Thursday, August 2, 2007

OK - SO THIS IS JUST FOR LAUGHS...

I really thought this Jeff Harmon article at Agnus Daily was serious until I saw it posted by Argent under the humor category.

With Pope Benedict the XVI’s Summorum pontificum and Motu Proprio, the preconciliar Tridentine Mass seems as though it will be resurrected despite the concerns of many Catholics. Is the return of the Latin mass good for the Church? I disagree, and I’ll give you three reasons why it’s not, and why its implementation is doomed to fail.

1. Nobody understands Latin (and we're too damn stupid to simply pick up the Latin/English Missal that's most likely provided to us when we enter the church proper)
While many Catholics today attend mass in a zombie-like stupor even with a liturgy in their own language, imagine would happen when their common vernacular is ripped from them as a pacifier is torn from a newborn baby’s gummy mouth. Utter chaos my friends. Zombie-Catholics will turn into vegetables (which is still better than turning into fruits), and parishioners will have to be pulled out of each mass on stretchers. (Their souls are just too fixed to the Lord, dontcha know?)

I grant the argument that most Catholics don’t understand the mass as it is today anyway is valid, but that’s only because there is not enough liturgical guitar to guide them into spirit-filled worship. (No, but they do understand Mass, with a capital "M". "mass" with a small "m" is a term meaning how many molecules are in someone or something.)

2. The Latin Mass lacks guitar
The most beneficial change that came to the Church via “The spirit of Vatican II” was God’s ordained instrument of worship, the guitar.

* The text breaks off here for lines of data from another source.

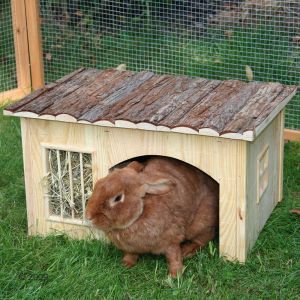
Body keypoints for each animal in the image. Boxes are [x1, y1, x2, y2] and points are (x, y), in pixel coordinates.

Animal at [85, 157, 219, 276]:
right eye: (98, 184)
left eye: (118, 198)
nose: (89, 216)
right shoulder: (131, 248)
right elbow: (130, 255)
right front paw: (125, 264)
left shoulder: (171, 239)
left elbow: (174, 256)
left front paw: (175, 275)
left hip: (201, 223)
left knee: (204, 238)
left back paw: (187, 251)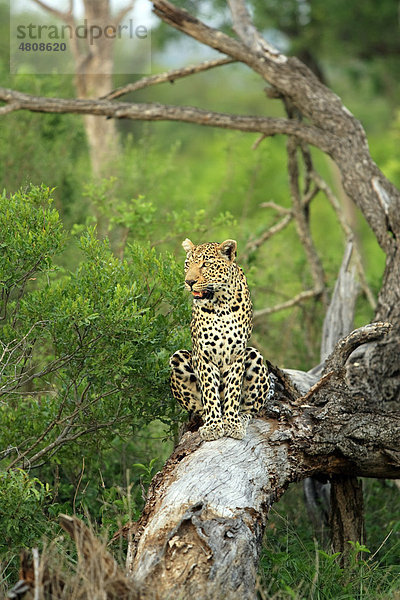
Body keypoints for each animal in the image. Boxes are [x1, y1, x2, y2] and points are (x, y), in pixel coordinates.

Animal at [169, 238, 276, 440]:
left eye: (205, 264)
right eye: (187, 265)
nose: (189, 282)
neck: (220, 304)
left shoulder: (236, 354)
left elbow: (233, 390)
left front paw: (232, 423)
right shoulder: (204, 355)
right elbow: (210, 391)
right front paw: (213, 425)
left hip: (254, 356)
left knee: (252, 409)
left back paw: (240, 419)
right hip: (178, 357)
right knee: (199, 408)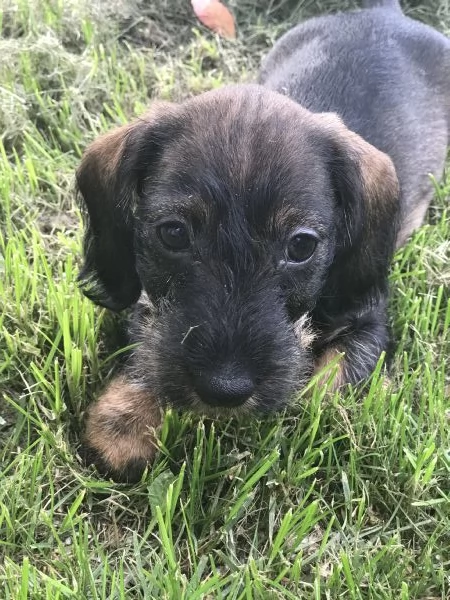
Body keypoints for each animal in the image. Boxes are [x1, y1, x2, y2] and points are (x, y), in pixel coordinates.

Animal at [75, 0, 448, 480]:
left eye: (301, 246)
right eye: (173, 233)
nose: (224, 389)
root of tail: (385, 14)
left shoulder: (369, 319)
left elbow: (331, 385)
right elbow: (149, 335)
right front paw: (124, 421)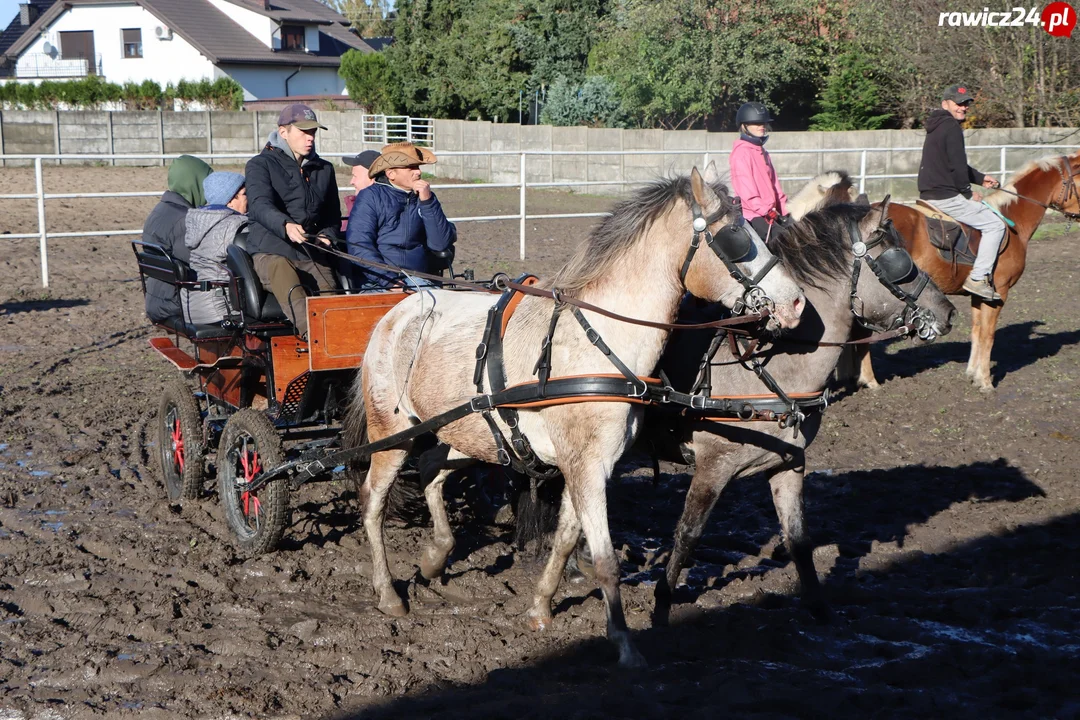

Light, portable, and made of wood, it’s beauty was finally recognized as a means of musical worship (by the folks at NaPalM, of course).

The Latin mass will deny us of this, bringing back organ drenched melodies that the parishioners simply cannot participate in, or relate to. Give me a woman who learned to play guitar last week (or perhaps a habitless nun), and I’ll give you some music to praise the Lord.

3. The Latin Mass is old
Anything that is old has to be bad, or else it wouldn’t be old. To go back to the Tridentine liturgy would be like going back in time, and nobody’s successfully done that except for Michael J. Fox. I am pretty sure he didn’t give the Church a flux capacitor or a DeLorean. The only way you can go back in time.

People want something new. Liturgical dancing, liturgical boxing, and liturgical cooking (and maybe a few other new liturgical innovations censored by the FCC) are the wave of the future - and are among the only means we can reach the parishioners of today who are starving for something more.

Quo Vadis?
We need to keep pressing forward. No more of the backward crazy talk. There are many different additions to the current liturgy that have yet been tried. If we do not at least experiment in new liturgical arenas, then we will never know if they will be successful.

Humor, folks! Humor!
Peace,
BMP

1 comment:

Argent said...

You know what liturgical boxing is, right? It's Extraordinary Eucharistic Ministers vying for who'll get the ciborium. Happens every Sunday.

Now liturgical kickboxing...that would be something!